Georgia Tech, which is pretty much the hottest job magnet in metro Atlanta these days, recently held a symposium on cool ways computers will change our world even more.
I visited hoping to find out how my life — and yours — will be different in the future. The takeaway: Brace yourself.
There were plenty of gee-whiz themes, like new ways to change our physical prowess (for example, fix color blindness), convey our emotions (lighted clothing or social texts that change colors automatically to read and signal our moods) or have others predict stuff about ourselves that we wouldn’t think possible (doctors determining a pregnant woman’s risk for postpartum depression based on her social media posts).
During a break in the program, set up to mark the 25th anniversary of Tech’s College of Computing, a program manager down from the U.S. Defense Advanced Research Projects Agency told me he expects that in the near future we’ll engineer more microbes to build things, such as one company that already uses them to makes scents for the perfume industry.
Of course, there’s always a buzz kill lurking somewhere. Virtually every idea raised at the symposium came with cautions about messy ethical issues. (Should insurers be able to find out if your texts suggest future depression? Will only the rich get to have super powers?)
The reality is that along with being wonderful, enriching and life-saving, technological progress is risky.
There are always winners and whiners. It messes with the status quo, which isn’t always immediately good for the status quoers, which, by the way, is most of us. Some negative ripple effects we can guess at; others, no so much.
Who thought through the ramifications of putting a camera in a cell phone? Did they realize that when paired with social media it would spark such a wave of public self-obsession? Or did the designers of social texting contemplate that it would be a path to traffic deaths? I’m guessing not.
Mixed feelings
The more technology can do to help us, the more technology can be used to mess us up.
“People’s lives will be increasingly dependent on software working safely,” warned Andy Ozment, a Georgia Tech grad who now worries about bad guys as the U.S. Department of Homeland Security’s assistant secretary for cyber security and communications.
Chris Klaus, a local tech investor, doesn’t seem nearly as jittery. Which is interesting, given that he made a boatload of money building and selling a company to help businesses improve cyber security.
“There are huge net positives for everybody in society,” from tech advances, Klaus told me. (His name, by the way, is on Tech’s advanced computing building where the symposium was held. So, I guess, it makes sense that he’d be pretty optimistic.)
What nagged at me, though, was what I heard from 22-year-old Emmanuel Detiege.
He’s studying for his master’s degree in human-computer interaction at Tech. That must make him a prince of our future, a rocket of financial potential, a fireball of youthful optimism. He’s probably the kind of guy all those companies salivate over when they put their new innovation centers near the Tech campus.
Detiege is confident he’s in the right field to be gainfully employed. But he worries about lots of the rest of us, including the children he hopes to have some day.

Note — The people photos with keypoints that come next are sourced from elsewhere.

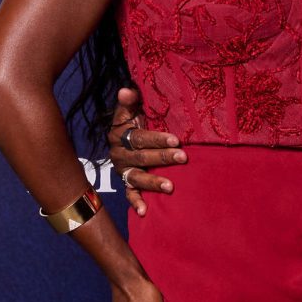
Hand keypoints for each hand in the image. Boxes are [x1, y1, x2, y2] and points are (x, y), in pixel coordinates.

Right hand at [111, 86, 186, 215]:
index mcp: (119, 134)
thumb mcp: (132, 109)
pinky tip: (145, 211)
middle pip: (141, 157)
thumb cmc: (135, 120)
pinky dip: (136, 203)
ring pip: (136, 177)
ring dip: (153, 181)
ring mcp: (123, 170)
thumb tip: (126, 90)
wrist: (128, 137)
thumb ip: (130, 101)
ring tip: (170, 186)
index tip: (176, 140)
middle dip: (162, 158)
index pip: (138, 137)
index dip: (157, 139)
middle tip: (183, 157)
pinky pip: (129, 194)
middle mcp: (119, 153)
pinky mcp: (126, 183)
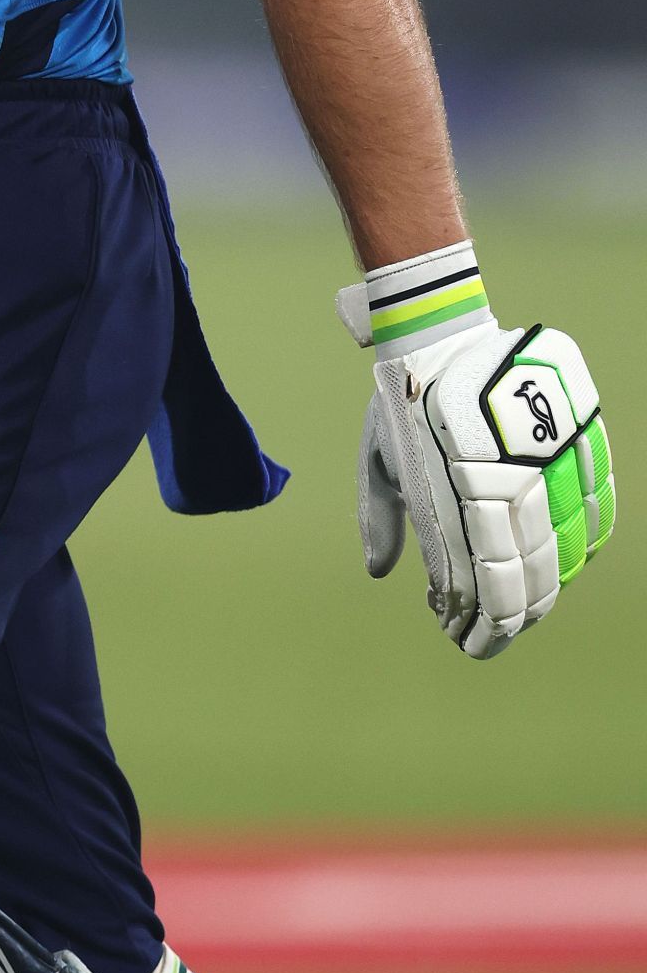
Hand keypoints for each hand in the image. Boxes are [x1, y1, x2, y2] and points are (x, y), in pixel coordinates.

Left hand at [342, 286, 613, 657]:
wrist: (440, 333)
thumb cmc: (401, 403)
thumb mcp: (377, 461)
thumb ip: (381, 518)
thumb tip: (379, 573)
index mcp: (449, 494)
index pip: (475, 579)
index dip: (474, 618)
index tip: (461, 638)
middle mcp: (502, 484)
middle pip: (524, 574)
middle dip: (510, 618)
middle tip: (492, 638)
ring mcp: (544, 461)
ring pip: (564, 547)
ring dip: (546, 588)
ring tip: (524, 613)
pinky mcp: (576, 437)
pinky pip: (595, 503)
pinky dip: (585, 541)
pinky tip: (568, 566)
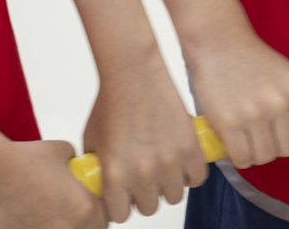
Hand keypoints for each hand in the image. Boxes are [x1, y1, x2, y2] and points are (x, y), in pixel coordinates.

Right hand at [0, 140, 103, 228]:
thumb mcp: (63, 150)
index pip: (103, 224)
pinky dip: (34, 226)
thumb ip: (75, 162)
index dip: (96, 216)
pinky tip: (27, 217)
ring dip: (56, 226)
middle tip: (65, 212)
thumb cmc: (25, 160)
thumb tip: (75, 165)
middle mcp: (68, 228)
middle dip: (78, 224)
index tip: (88, 211)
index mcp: (84, 209)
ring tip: (43, 214)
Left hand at [83, 64, 207, 220]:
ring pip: (174, 196)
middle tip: (144, 179)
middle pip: (150, 208)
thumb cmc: (110, 102)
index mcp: (115, 174)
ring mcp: (169, 161)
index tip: (123, 197)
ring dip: (167, 185)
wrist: (133, 74)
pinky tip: (179, 161)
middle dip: (145, 196)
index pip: (121, 215)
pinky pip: (196, 178)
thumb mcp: (92, 140)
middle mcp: (142, 173)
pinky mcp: (190, 148)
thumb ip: (98, 169)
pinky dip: (190, 173)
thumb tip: (100, 185)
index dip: (121, 206)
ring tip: (162, 168)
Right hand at [186, 34, 288, 168]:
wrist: (218, 44)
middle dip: (277, 146)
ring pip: (265, 157)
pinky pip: (242, 158)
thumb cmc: (252, 61)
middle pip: (288, 149)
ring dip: (256, 153)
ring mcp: (254, 114)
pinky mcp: (229, 124)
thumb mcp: (286, 74)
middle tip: (264, 136)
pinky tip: (235, 144)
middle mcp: (279, 103)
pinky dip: (239, 157)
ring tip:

“Something I think about all the time is how automation is going to affect work,” he told me. “What kind of careers will my children pursue? What kind of careers will exist?”
Drones and robots
Lots of service jobs will move online and become automated, he’s sure. A friend is studying to be a pharmacy technician, a job Detiege fears is ripe for being taken over by a robot. Drones and autonomous vehicles are sure to replace truck drivers and humans who deliver packages.
Detiege told me he wonders who will lead the conversation about how to prepare for and manage the changes before they fully take hold.
A couple years ago two University of Oxford researchers concluded that 47 percent of U.S. jobs are at high risk of being automated in the next decade or two. Among those they considered most at risk: production workers, sales and service employees, paralegals, cashiers, telemarketers and office support staff (are there many of those people even left?). They concluded safer jobs are chief executives, many health care positions, lawyers, engineers, scientists, actors and artists (funny, what happened to being a starving artist?) and media positions (even funnier).
Nearly a century ago, there were some who warned that technological automation would lead to vast unemployment. Some jobs have evaporated, like in much of manufacturing. But tech also has created whole new industries and careers.
What’s different is that increasingly people in virtually every industry are in a race to keep up with technology and harness it for new possibilities.
It’s also a race for American workers to come up with new skills so we aren’t left obsolete by the tech that is supposed to be helping us. It’s a sprint. And, I suspect, an ultramarathon without end.